A Florida high school student wrote to Diane Ravitch that her school’s computer lab is being used for taking standardized tests for 124 out of 180 days in the school year.
Why all this test madness in schools?
Somewhere along the way, as is human nature, the tests shifted from being a way to measure something important, to the ends in themselves.
Few argue that the millions of hours and millions of dollars devoted to preparing for and taking tests inside and outside of school is really improving our children’s learning. But no one seems to have figured out a way to move beyond the tyranny of the bubble test bubble.
Until now.
The tests we choose will determine the kinds of educational outcomes we have. If we want to shift our purpose, the answer lies in an entirely different approach to testing: one that uses more information, not less. The way forward is suggested in educational theory, which speaks of “summative” and “formative” assessment.

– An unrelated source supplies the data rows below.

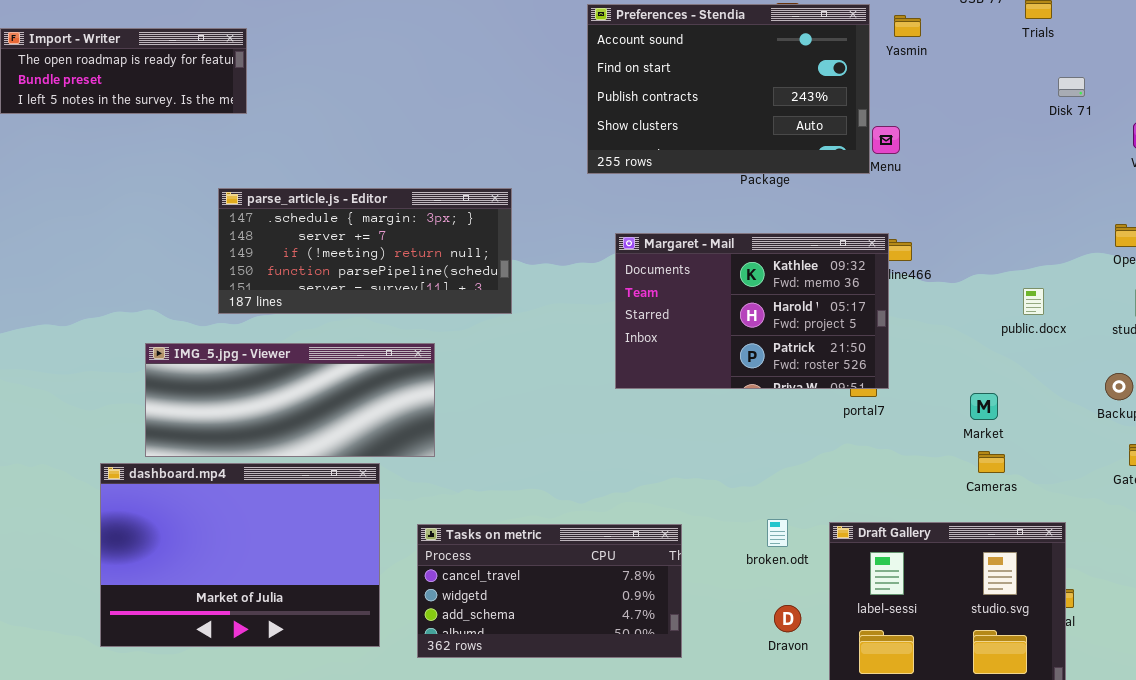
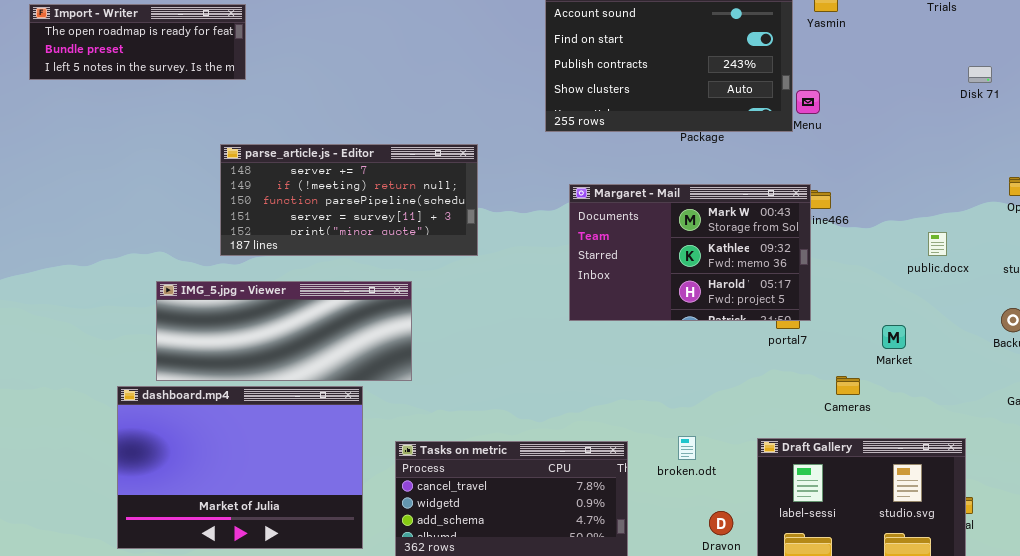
Disk 71: [1058,77,1085,97] -> [968,66,992,83], moved
parse_article.js - Editor: [218,188,512,314] -> [220,144,478,256], scrolled down 1 row
Margaret - Mail: [615,233,889,389] -> [569,184,811,321], scrolled up 1 row
Cameras: [978,451,1005,473] -> [836,376,860,395], moved
broken.odt: [767,519,788,547] -> [678,436,696,460], moved

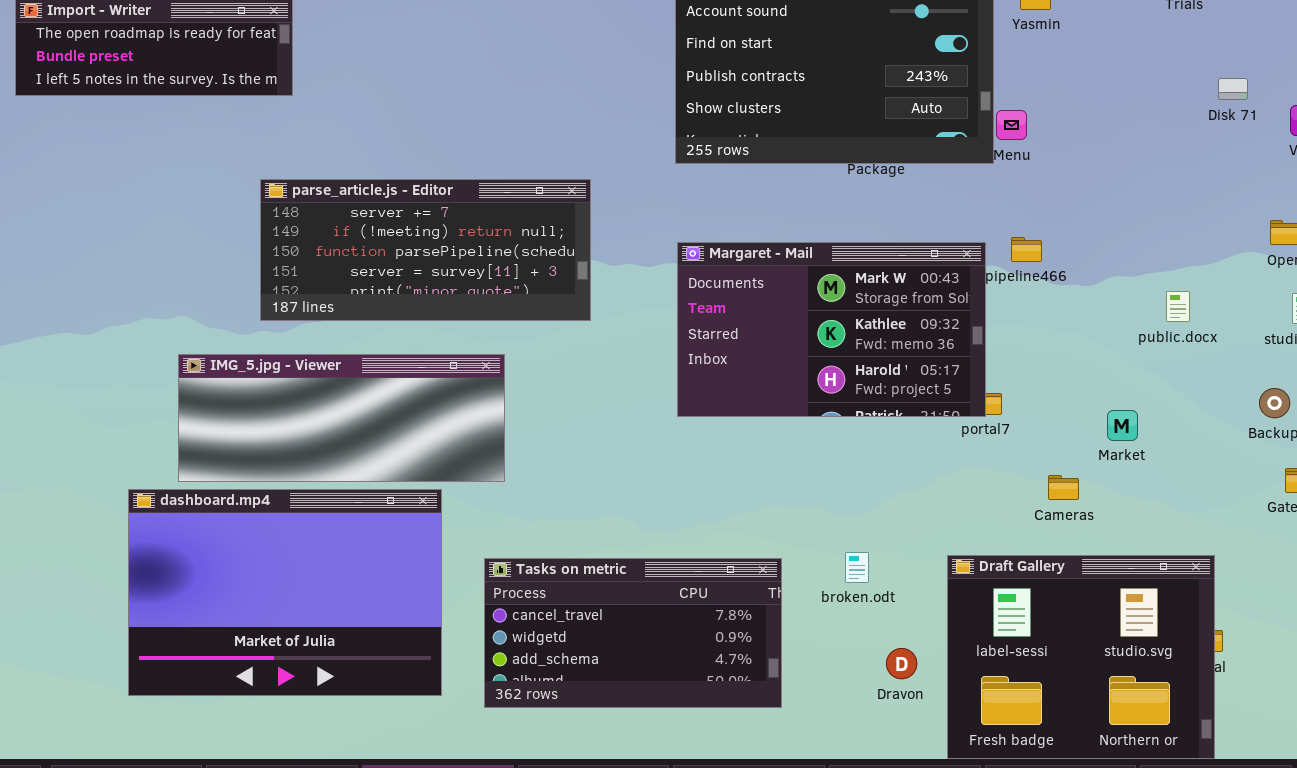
Margaret - Mail: [569,184,811,321] -> [677,242,986,417], moved

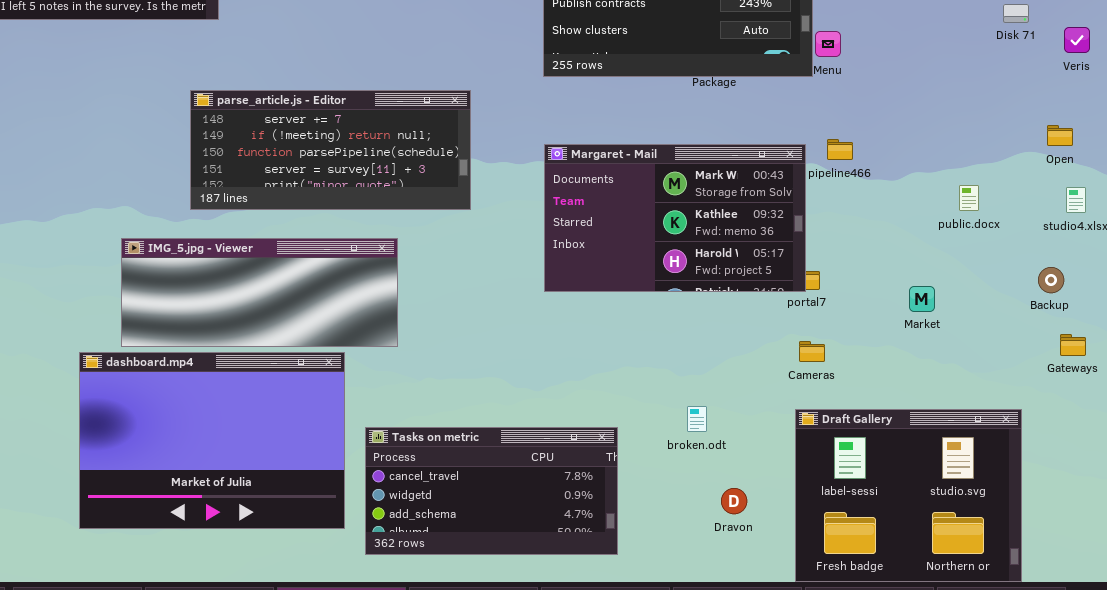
Cameras: [1048,475,1079,500] -> [799,341,825,362], moved
Draft Gallery: [947,555,1215,759] -> [795,409,1022,582], moved
Tasks on metric: [484,558,782,708] -> [365,427,618,555], moved

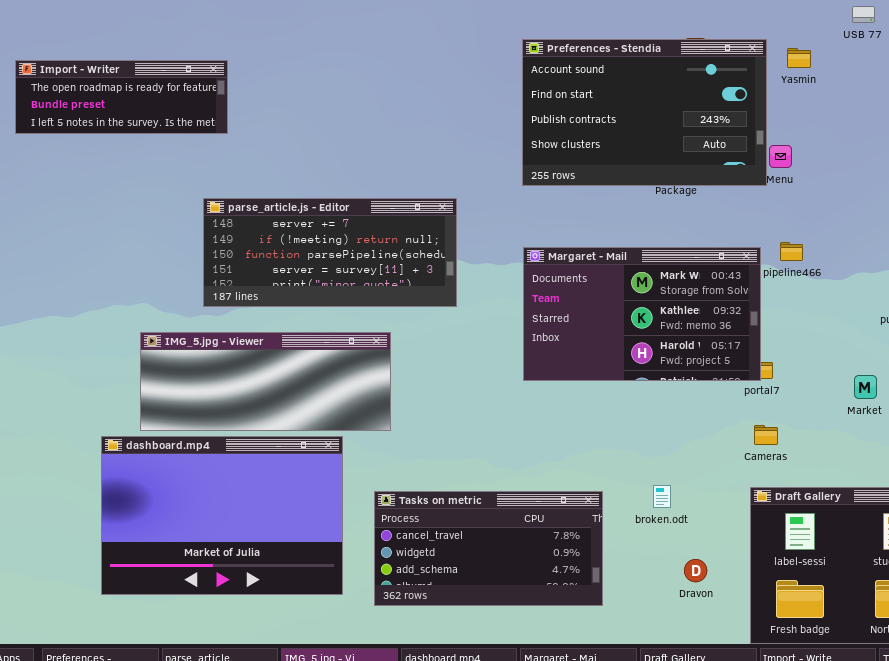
Tasks on metric: [365,427,618,555] -> [374,491,603,606], moved

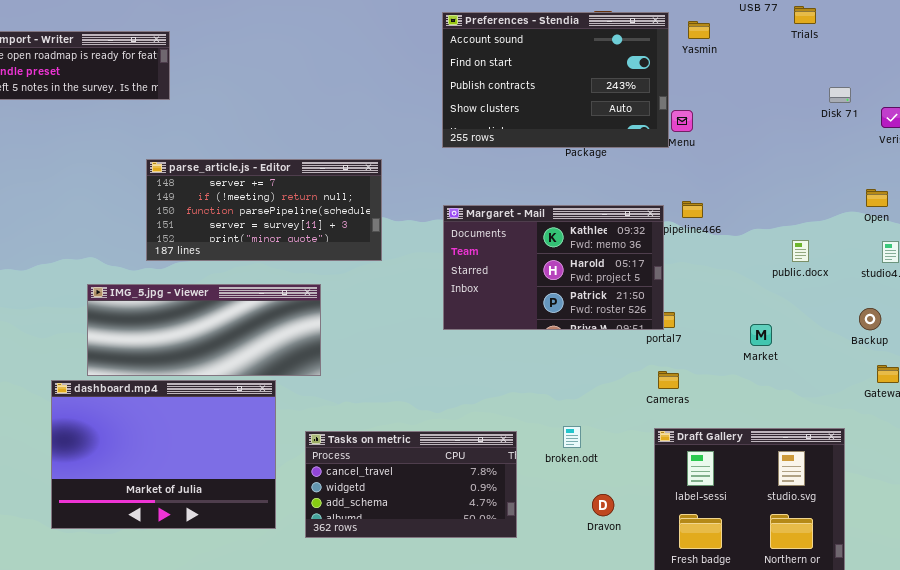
Margaret - Mail: [523,247,761,381] -> [443,205,664,330], scrolled down 1 row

Summative assessments are the kinds of tests we have far too many of right now. They are the same for every student. They are simply the bar you must clear to determine whether you get to move up or not. They are Procrustean: students who are far smarter and better prepared than the norm aren’t depicted adequately by their scores, and neither are students who are too far behind, are dyslexic, get nervous, have an undiagnosed learning disability, need glasses, arrived in the country four months ago, or didn’t get breakfast this morning. Students learn almost nothing from taking a summative assessment except that they are good enough or not good enough.
Formative assessments are different. They are given “for” the student not “to” the student. They are designed to help the student as well as the authority figures giving the tests. Diagnostic assessments, a type of formative assessment given before you start learning, create a picture of individual strengths and weaknesses: a map of what to do next. Formative assessments provide ongoing feedback that directs the course of learning. They work like the leaderboards and dashboards on video games: A social, fun, ongoing competition that tells you and others who you are, what you are good at, and how you are doing right now. Since formative assessments are ongoing, they are inherently more fluid. They always offer the chance to try again and do better next time, and there is a built-in assumption that you will have better days and worse days: failure is part of the process. But they are also more rich. They tell you the story of the semester and the school year and the student herself, not of six hours on one Saturday morning.

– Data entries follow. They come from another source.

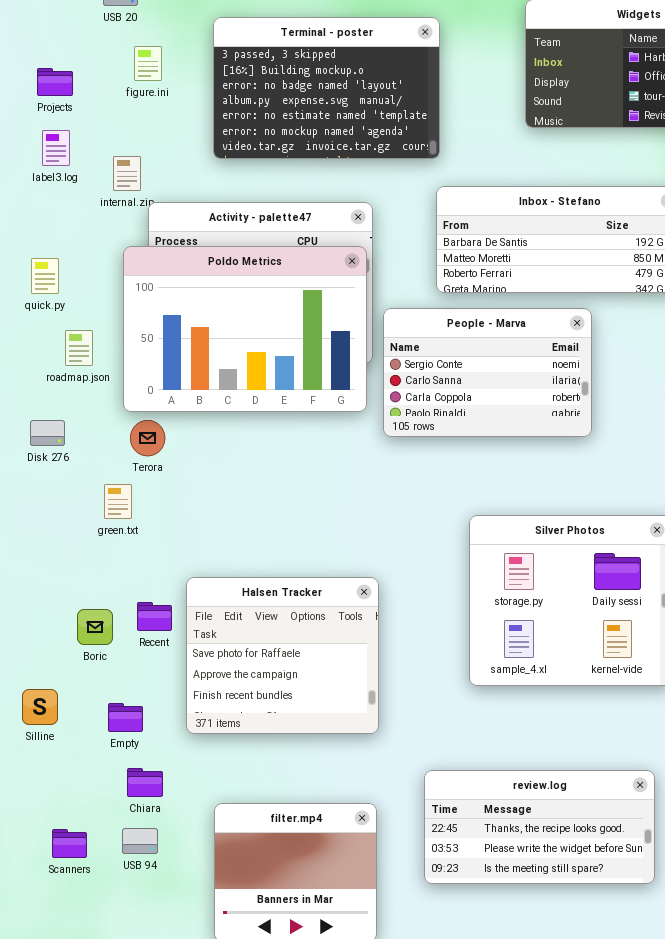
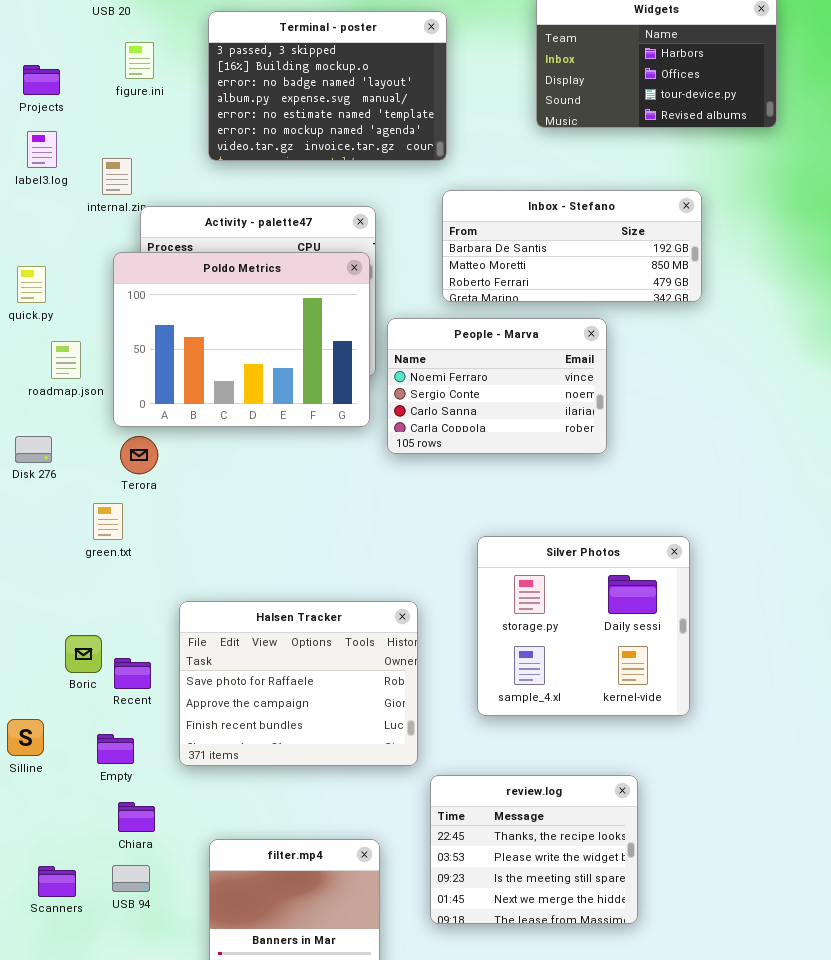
People - Marva: [383,308,592,437] -> [387,318,607,454], scrolled up 1 row
Halsen Tracker: [186,577,379,734] -> [179,601,418,766], resized
Recent: [137,602,172,631] -> [114,658,151,689], moved
review.log: [424,770,655,884] -> [430,775,638,924], resized

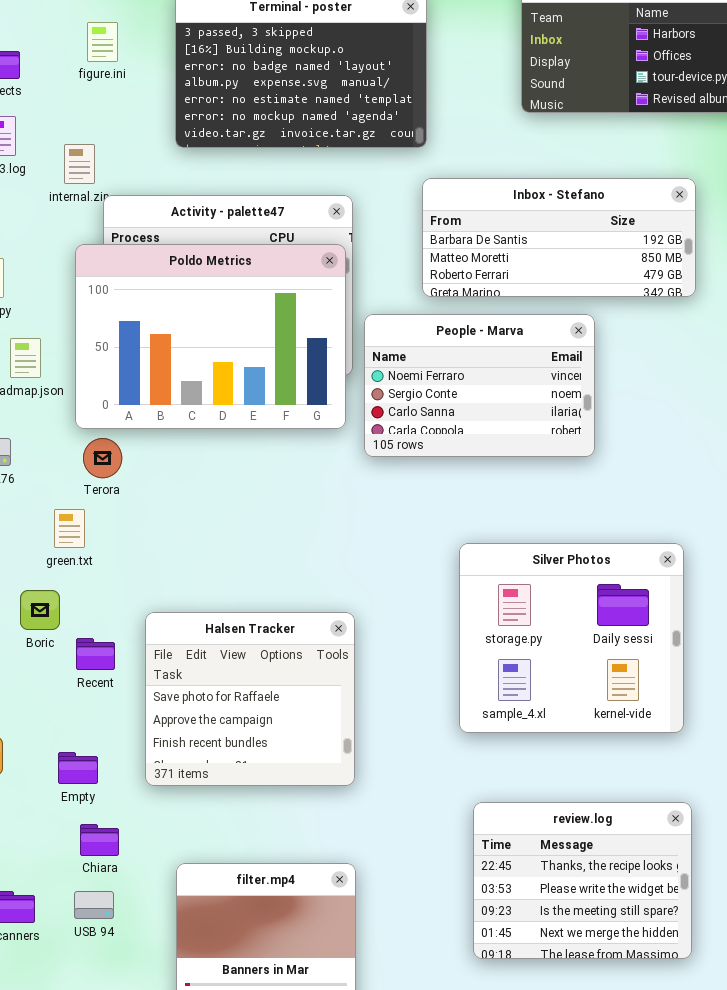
Halsen Tracker: [179,601,418,766] -> [145,612,355,786], resized
Boric: [65,635,102,673] -> [20,590,60,630], moved
Recent: [114,658,151,689] -> [76,638,115,670], moved
review.log: [430,775,638,924] -> [473,802,692,959], moved

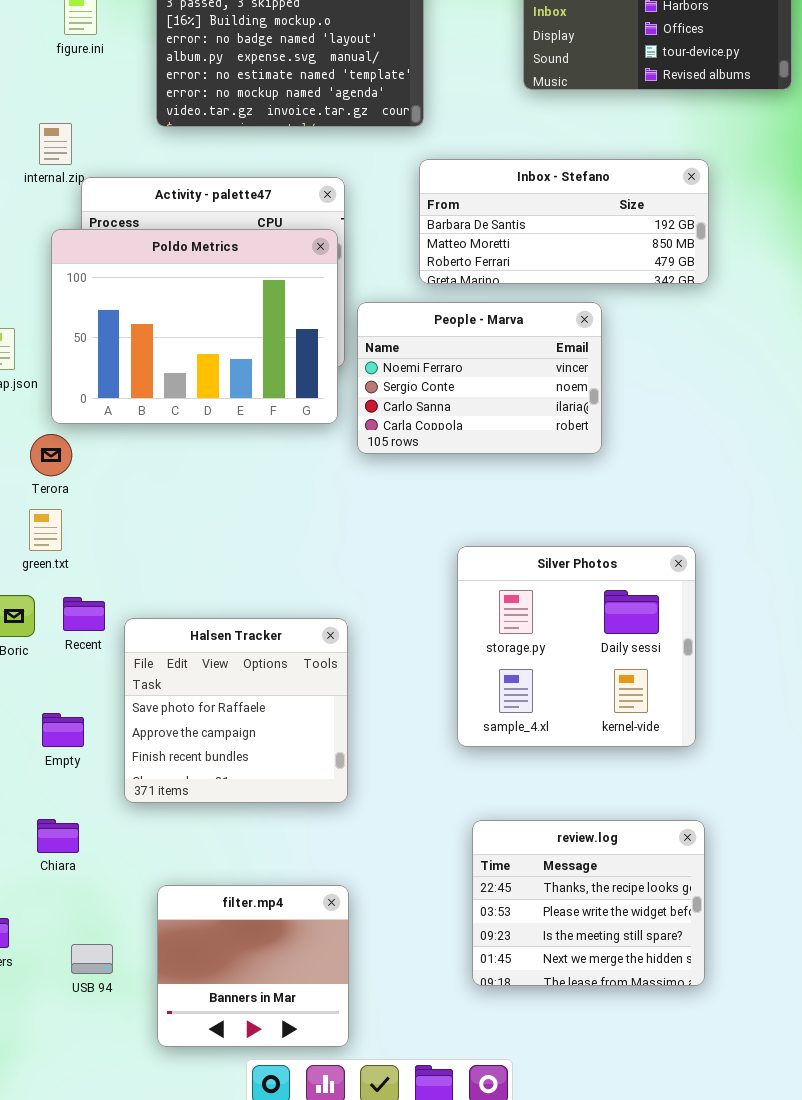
Terora: [83,438,122,478] -> [30,434,72,476], moved
Recent: [76,638,115,670] -> [63,597,105,631], moved
Empty: [58,752,98,784] -> [42,713,84,747], moved
Chiara: [80,824,119,856] -> [37,819,79,853], moved
USB 94: [74,891,114,919] -> [71,944,113,974], moved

Until now, formative assessments have been too unwieldy to inform big decisions in education. But for the first time in the history of education, technologies being developed and tested right now provide the means to continuously collect and usefully read the records that students leave of their learning every day, whether they are engaged in traditional subjects, project-based collaborations, experiential learning, or anything else. This means we no longer need to spend millions of dollars and millions of hours pushing students toward artificial summative test experiences.
Changing the tests changes everything, because the test is how we know how we are doing.
Standarized Tests have become a ridiculous part of the school landscape. These tests do little to actually prove if the student is actually learning a real skill. Unfortunately these schools are being held up to these standards based on a test. I myself am a part-time music teacher and I find far more value with a skilled test of what the child “actually did” rather than what they write on a piece of paper.
As an observer of education as well as student of education reform, I think this is totally insightful and true. “Formative assessment” has been appropriated by people that don’t understand it very well. If done right, it could put the US in the top five in the world (Robert Marzano’s quote, not mine.) I wish more people understood the point you are making here.